WHAT YOU ARE ASKED TO DO: Return the lines of the listing verbatim, beginning at its start and ending with the line that contains "三千円以上のお買い物で送料が無料になります。". Leave the pictures out.
Content starts
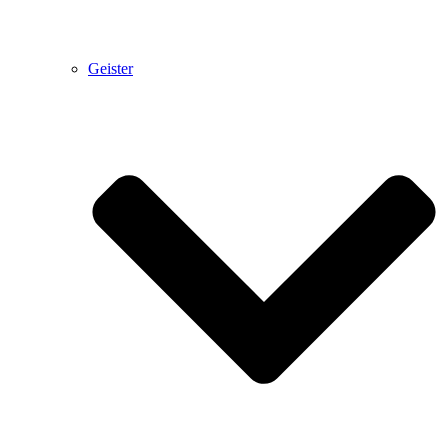
Geister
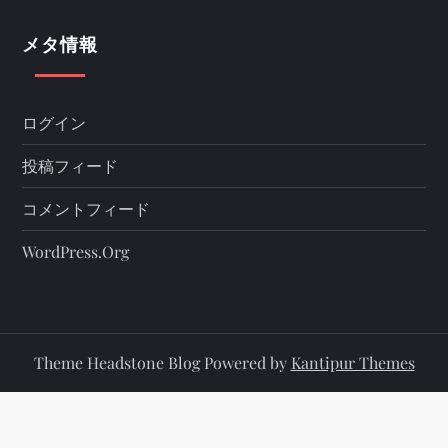
メタ情報
ログイン
投稿フィード
コメントフィード
WordPress.org
Theme Headstone Blog Powered by
Kantipur Themes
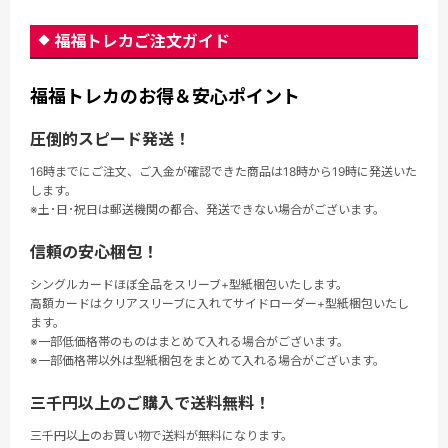
福福トレカご注文ガイド
福福トレカのお得＆安心ポイント
圧倒的スピード発送！
16時までにご注文、ご入金が確認できた商品は18時から19時に発送いた
します。
※土･日･祝日は郵送機関の都合、発送できない場合がございます。
信頼の安心梱包！
シングルカードほぼ全品をスリーブ+型紙梱包いたします。
高額カードはクリアスリーブに入れてサイドローダー+型紙梱包いたし
ます。
※一部低価格帯のものはまとめて入れる場合がございます。
※一部価格帯以外は型紙梱包をまとめて入れる場合がございます。
三千円以上のご購入で送料無料！
三千円以上のお買い物で送料が無料になります。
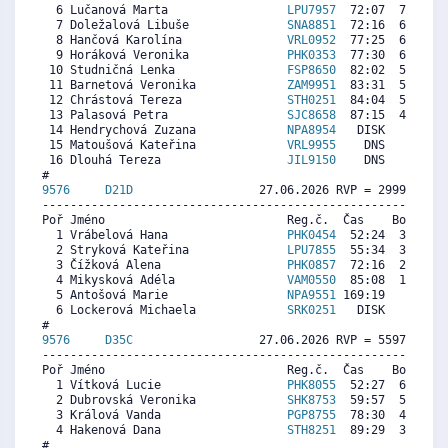
  6 Lučanová Marta                 
LPU7957
  72:07  7012  8
  7 Doležalová Libuše              
SNA8851
  72:16  6989  7
  8 Hančová Karolína               
VRL0952
  77:25  6204  3
  9 Horáková Veronika              
PHK0353
  77:30  6192  6
 10 Studničná Lenka                
FSP8650
  82:02  5501  7
 11 Barnetová Veronika             
ZAM9951
  83:31  5275  7
 12 Chrástová Tereza               
STH0251
  84:04  5191  7
 13 Palasová Petra                 
SJC8658
  87:15  4706  7
 14 Hendrychová Zuzana             
NPA8954
   DISK     0  6
 15 Matoušová Kateřina             
VRL9955
    DNS     0  8
 16 Dlouhá Tereza                  
JIL9150
    DNS     0   
9576     
D21D
                  27.06.2026 RVP = 2999/2999 
----------------------------------------------------------
Poř Jméno                          Reg.č.  Čas    Body  Ra
  1 Vrábelová Hana                 
PHK0454
  52:24  3382  4
  2 Stryková Kateřina              
LPU7855
  55:34  3224  3
  3 Čížková Alena                  
PHK0857
  72:16  2390   
  4 Mikysková Adéla                
VAM0550
  85:08  1748  2
  5 Antošová Marie                 
NPA9551
 169:19     0   
  6 Lockerová Michaela             
SRK0251
   DISK     0   
9576     
D35C
                  27.06.2026 RVP = 5597/5541 
----------------------------------------------------------
Poř Jméno                          Reg.č.  Čas    Body  Ra
  1 Vítková Lucie                  
PHK8055
  52:27  6515  7
  2 Dubrovská Veronika             
SHK8753
  59:57  5862  3
  3 Králová Vanda                  
PGP8755
  78:30  4246  6
  4 Hakenová Dana                  
STH8251
  89:29  3290  5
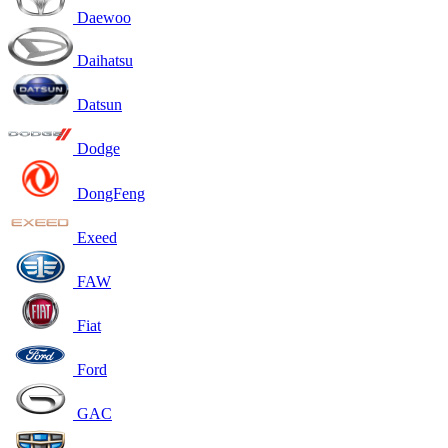
Daewoo
Daihatsu
Datsun
Dodge
DongFeng
Exeed
FAW
Fiat
Ford
GAC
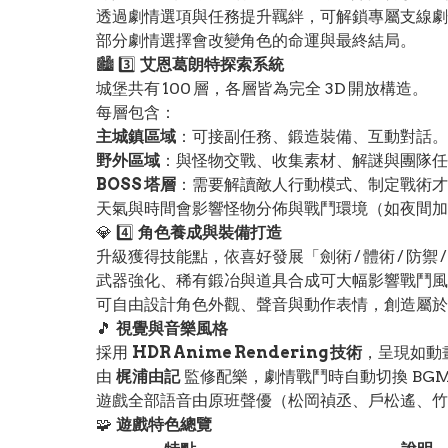
透過劇情選項與任務提升羈絆，可解鎖專屬支線劇
部分劇情選擇會改變角色的命運與最終結局。
🏙️ 3️⃣
艾恩葛朗特探索系統
城堡共有 100 層，各層皆為完全 3D 開放構造。
每層包含：
主城鎮區域
：可接副任務、鍛造裝備、互動對話。
野外區域
：與怪物交戰、收集素材、解謎與團隊任
BOSS 塔層
：需要解讀敵人行動模式、制定戰術才
天氣與時間會影響怪物分佈與戰鬥環境（如夜間加
💎 4️⃣
角色養成與裝備打造
升級獲得技能點，依喜好發展「劍術 / 體術 / 防禦 /
武器強化、稀有鍛冶與道具合成可大幅影響戰鬥風
可自由設計角色外觀、聲音與動作表情，創造屬於自
🎵
視覺與音樂風格
採用
HDR Anime Rendering 技術
，呈現如動
由
梶浦由記
監修配樂，劇情戰鬥時自動切換 BG
遊戲全部語音由原班聲優（松岡禎丞、戶松遙、竹
🧩
遊戲特色總覽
Content ends
EXERCISE RESULT:
Geister
メタ情報
ログイン
投稿フィード
コメントフィード
WordPress.org
Theme Headstone Blog Powered by
Kantipur Themes
福福トレカご注文ガイド
福福トレカのお得＆安心ポイント
圧倒的スピード発送！
16時までにご注文、ご入金が確認できた商品は18時から19時に発送いた
します。
※土･日･祝日は郵送機関の都合、発送できない場合がございます。
信頼の安心梱包！
シングルカードほぼ全品をスリーブ+型紙梱包いたします。
高額カードはクリアスリーブに入れてサイドローダー+型紙梱包いたし
ます。
※一部低価格帯のものはまとめて入れる場合がございます。
※一部価格帯以外は型紙梱包をまとめて入れる場合がございます。
三千円以上のご購入で送料無料！
三千円以上のお買い物で送料が無料になります。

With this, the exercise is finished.